DOI: 10.1136/bmjment-2026-302626 ISSN: 2755-9734

Leveraging simulation to provide a practical framework for estimating the novel scope of risk of large language models in healthcare

Mark Kalinich, James Luccarelli, John Santa Maria, Frank Moss, John Torous

Background

Large language models (LLMs) are rapidly entering clinical and consumer use, yet their probabilistic outputs have delivered a variety of unsafe user responses. Difficulties in quantifying and mitigating risks posed by LLMs threaten to stall regulatory evaluation and clinical deployment of LLM-based software as a medical device (LLM-SaMD). Practical approaches are needed to extend existing medical-device regulations to LLM-SaMDs.

Objective

To demonstrate how simulation can extend existing medical-device risk management frameworks for addressing LLM-SaMD-specific risks.

Methods

We implement a simulation-based methodology for estimating LLM-SaMD risk. Fourteen open-source models were evaluated on three safety-classification tasks: suicidal-ideation, therapy-request and therapy-like interaction detection.
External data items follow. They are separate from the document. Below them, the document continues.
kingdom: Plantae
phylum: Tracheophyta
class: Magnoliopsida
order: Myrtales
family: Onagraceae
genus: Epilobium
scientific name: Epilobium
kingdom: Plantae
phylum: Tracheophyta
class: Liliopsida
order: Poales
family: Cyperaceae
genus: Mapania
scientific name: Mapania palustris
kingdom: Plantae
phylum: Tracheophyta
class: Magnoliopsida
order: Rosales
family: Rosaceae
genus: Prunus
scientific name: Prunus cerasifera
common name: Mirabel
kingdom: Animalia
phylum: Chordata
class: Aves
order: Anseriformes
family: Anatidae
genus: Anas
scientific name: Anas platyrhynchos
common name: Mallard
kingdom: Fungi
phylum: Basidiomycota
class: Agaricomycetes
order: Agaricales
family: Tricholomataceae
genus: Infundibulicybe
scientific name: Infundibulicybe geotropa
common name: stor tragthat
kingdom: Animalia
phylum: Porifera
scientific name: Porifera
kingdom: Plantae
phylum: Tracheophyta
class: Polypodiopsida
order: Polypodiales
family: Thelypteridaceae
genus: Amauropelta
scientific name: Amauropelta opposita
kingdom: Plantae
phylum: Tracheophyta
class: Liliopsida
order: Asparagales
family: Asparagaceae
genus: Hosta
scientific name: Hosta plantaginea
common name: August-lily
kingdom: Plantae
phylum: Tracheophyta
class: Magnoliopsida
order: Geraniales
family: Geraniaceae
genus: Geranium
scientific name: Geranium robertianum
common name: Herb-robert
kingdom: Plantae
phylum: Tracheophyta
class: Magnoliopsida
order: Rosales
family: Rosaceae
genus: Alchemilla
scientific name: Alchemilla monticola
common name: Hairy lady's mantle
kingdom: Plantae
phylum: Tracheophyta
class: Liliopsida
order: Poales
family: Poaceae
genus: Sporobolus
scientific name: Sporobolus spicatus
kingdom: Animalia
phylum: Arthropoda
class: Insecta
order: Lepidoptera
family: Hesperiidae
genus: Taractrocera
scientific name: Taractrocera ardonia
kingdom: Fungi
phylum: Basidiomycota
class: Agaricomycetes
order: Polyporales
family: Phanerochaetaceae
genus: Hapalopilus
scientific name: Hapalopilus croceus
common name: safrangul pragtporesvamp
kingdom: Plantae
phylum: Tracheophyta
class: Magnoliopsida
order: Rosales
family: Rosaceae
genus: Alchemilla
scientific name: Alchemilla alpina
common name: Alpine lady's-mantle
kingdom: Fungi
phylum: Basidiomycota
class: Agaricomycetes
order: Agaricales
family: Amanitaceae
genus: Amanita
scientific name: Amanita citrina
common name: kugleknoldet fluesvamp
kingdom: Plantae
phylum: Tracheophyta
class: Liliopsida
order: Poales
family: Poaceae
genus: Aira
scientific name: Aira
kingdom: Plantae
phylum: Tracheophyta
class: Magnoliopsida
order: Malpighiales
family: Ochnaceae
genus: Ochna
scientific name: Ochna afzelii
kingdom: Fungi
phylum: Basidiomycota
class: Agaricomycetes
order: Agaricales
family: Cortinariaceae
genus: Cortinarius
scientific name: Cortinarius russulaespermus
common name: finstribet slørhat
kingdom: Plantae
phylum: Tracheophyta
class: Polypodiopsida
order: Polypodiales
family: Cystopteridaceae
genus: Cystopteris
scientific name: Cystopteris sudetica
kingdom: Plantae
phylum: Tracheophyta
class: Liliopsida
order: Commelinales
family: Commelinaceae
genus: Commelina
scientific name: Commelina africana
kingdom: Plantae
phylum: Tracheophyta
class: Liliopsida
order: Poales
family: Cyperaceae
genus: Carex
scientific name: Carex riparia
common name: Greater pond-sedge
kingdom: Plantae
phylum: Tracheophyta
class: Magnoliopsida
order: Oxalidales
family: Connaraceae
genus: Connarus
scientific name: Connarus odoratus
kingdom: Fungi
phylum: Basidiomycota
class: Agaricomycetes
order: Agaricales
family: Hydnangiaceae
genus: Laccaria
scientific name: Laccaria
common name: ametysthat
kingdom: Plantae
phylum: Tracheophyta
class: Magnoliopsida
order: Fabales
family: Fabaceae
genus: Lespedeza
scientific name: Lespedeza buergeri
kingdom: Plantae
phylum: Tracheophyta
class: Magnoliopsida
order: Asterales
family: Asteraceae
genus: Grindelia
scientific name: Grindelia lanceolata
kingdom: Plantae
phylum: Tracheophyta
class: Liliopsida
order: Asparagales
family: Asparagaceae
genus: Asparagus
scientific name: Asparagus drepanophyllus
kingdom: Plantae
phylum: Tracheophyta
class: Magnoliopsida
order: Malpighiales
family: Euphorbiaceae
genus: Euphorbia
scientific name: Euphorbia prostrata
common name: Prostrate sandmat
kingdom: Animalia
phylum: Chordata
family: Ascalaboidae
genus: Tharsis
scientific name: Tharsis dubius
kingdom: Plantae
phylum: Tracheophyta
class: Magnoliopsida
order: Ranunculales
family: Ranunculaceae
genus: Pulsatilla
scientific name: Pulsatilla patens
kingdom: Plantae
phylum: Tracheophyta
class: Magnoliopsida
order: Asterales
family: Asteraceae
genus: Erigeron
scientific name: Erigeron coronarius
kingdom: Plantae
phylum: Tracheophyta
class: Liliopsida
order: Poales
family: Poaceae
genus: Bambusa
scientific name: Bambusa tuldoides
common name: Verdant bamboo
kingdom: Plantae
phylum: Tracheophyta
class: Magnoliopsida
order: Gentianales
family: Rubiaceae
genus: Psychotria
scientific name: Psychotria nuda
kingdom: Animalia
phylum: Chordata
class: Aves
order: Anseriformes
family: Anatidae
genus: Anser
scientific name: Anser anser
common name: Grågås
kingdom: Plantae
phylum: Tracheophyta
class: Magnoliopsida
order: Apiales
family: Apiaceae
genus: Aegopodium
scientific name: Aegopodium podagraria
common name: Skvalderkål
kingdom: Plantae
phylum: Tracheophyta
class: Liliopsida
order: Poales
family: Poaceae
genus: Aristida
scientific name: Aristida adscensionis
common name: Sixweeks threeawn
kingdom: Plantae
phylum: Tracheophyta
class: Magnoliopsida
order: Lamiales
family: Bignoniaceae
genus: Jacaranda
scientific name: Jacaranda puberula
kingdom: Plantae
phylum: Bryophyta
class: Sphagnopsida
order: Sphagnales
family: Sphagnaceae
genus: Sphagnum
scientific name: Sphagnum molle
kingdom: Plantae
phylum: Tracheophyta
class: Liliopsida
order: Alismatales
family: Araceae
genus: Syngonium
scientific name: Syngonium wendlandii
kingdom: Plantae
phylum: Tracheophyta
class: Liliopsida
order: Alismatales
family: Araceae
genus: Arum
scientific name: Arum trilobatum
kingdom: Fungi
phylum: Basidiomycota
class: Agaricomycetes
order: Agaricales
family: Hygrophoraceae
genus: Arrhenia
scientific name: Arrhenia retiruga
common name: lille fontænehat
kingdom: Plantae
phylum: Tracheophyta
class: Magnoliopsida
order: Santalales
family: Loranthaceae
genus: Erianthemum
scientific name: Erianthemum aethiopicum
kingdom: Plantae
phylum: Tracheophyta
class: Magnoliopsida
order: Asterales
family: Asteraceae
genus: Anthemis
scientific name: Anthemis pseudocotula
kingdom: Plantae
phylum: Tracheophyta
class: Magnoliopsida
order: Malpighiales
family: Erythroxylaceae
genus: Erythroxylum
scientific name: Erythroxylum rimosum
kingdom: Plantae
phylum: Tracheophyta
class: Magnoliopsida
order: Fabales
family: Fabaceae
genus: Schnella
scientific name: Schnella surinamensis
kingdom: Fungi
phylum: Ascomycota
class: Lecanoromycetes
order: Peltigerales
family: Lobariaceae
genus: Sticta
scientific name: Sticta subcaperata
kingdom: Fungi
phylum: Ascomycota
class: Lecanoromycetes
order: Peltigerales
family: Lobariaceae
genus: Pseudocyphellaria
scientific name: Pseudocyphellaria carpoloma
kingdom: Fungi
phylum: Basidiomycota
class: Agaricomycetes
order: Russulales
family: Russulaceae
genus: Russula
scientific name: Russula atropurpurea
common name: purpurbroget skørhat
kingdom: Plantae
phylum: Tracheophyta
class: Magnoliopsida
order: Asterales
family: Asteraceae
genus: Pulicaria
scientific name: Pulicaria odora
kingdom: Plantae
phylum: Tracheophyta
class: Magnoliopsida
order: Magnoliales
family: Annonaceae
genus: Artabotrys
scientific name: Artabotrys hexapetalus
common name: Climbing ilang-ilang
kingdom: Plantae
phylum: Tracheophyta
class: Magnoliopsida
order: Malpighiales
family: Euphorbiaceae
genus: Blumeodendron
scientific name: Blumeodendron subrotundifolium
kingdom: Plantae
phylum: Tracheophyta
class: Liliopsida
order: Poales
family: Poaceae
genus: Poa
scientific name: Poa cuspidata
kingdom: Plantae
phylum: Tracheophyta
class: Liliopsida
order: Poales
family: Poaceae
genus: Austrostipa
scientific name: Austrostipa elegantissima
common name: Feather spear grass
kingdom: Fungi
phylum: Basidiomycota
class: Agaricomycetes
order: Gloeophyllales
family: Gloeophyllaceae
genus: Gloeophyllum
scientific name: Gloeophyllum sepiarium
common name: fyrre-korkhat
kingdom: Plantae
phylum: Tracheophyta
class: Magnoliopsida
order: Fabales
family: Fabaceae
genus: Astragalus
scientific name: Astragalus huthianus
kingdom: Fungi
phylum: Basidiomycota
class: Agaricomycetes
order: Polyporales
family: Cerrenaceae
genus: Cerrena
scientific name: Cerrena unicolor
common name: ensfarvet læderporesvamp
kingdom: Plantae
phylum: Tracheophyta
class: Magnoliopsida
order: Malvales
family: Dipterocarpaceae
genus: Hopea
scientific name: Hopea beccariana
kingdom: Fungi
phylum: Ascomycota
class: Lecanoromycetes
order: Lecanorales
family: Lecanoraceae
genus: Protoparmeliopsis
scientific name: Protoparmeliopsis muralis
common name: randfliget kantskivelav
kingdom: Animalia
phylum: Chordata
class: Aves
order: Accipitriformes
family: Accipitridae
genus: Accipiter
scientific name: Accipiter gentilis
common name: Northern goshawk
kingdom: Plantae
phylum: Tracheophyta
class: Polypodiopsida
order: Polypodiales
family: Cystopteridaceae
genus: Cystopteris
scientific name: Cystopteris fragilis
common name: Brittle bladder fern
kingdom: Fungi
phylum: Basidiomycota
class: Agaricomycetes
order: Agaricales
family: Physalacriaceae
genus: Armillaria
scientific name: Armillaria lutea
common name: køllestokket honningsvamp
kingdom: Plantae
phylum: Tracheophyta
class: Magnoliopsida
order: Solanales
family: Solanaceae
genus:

Synthetic datasets were generated by Gemini 2.5 Pro and evaluated by psychiatrists. Model false-negative rates informed estimates of P 1 , the likelihood that a hazard progresses to a hazardous situation, and P 2 , the likelihood that that situation results in harm.

Findings

LLM success at generating synthetic datasets varied by task, with strong performance for neutral and non-therapeutic content but frequent errors in suicidal-ideation and therapy-like interactions. Performance generally improved with model size. Estimated P 1 values ranged from 1.1×10⁻⁸ to 1.6×10⁻⁴ and P 2 from 4.9×10⁻⁵ to 5.1×10⁻³, spanning four orders of magnitude.

Conclusions

By linking model failure modes to structured pathways to harm, simulation can extend existing medical-device risk frameworks to help address the probabilistic and context-dependent risks of LLM-SaMDs.

Clinical implications

Simulation-based risk estimation offers a practical way to characterise the risk landscape for specific LLM-SaMD, patient population and clinical context combinations.